Viral Ecology & Pathology
RV infections occur worldwide. There are two seasonal peaks of infection: the first during late summer and early autumn and the second in Spring. At any one given time, numerous serotypes may be circulating simultaneously in a particular geographic are or community. It has been postulated that the ecology of rhinoviruses include antigenic drift and shift.
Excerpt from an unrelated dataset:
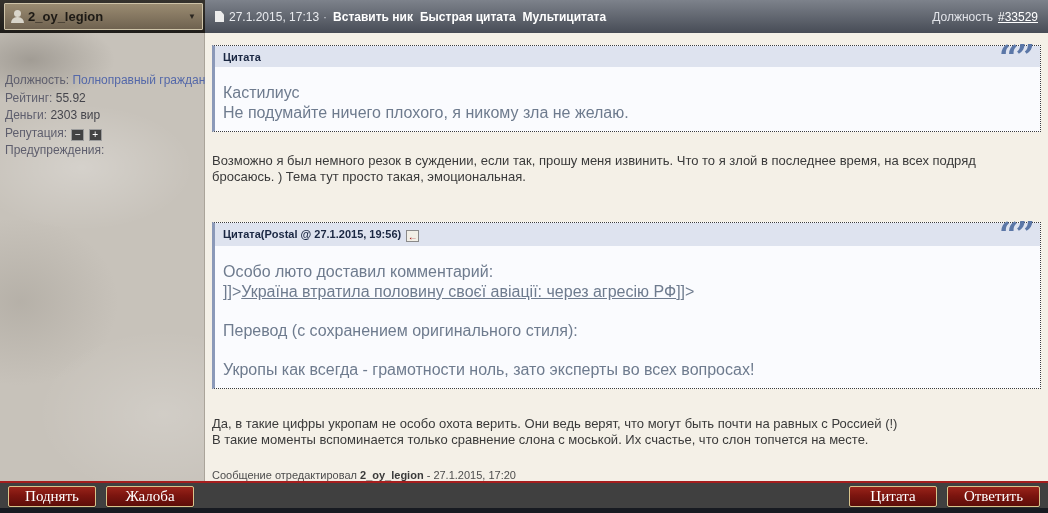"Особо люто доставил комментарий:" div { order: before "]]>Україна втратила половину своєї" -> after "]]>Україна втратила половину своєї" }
Numbered in chronoligical order of discovery, lower-numbered serotypes have been replaced by higher-unumbered serotypes as the predominant strains circulating in the community in recent years. Newer prototypes appear to be variants of lower-numbered strains better adapted.
A common individual is estimated to suffer 2 to 5 episodes of colds each year. Cold infections are most common during early life and generally decline with an increase in age, probably because the body creates antibodies against previously encountered strains. Close contact and crowdedness appear to increase the transmission of rhinoviruses and the peak exertion occurs during the acute phase of illness.
The nasal epithelium is the primary site of RV infection. Virus detection in nasal washings can be seen within 24 hours of inoculation and this number reaches a maximum peak by the second or third day. The titres then start to decline and the virus can not usually be detected after the fifth day. A special humoral response is found in both serum and nasal secretions after infection. Serum-neutralizing antibodies do not appear until 14 days after infection so recovery is probably not mediated by antibodies. These serum antibodies, however, remain elevated for many years and are probably responsible for protecting the prson against reinfection. Local neutralizing antibodies are lost after two years though.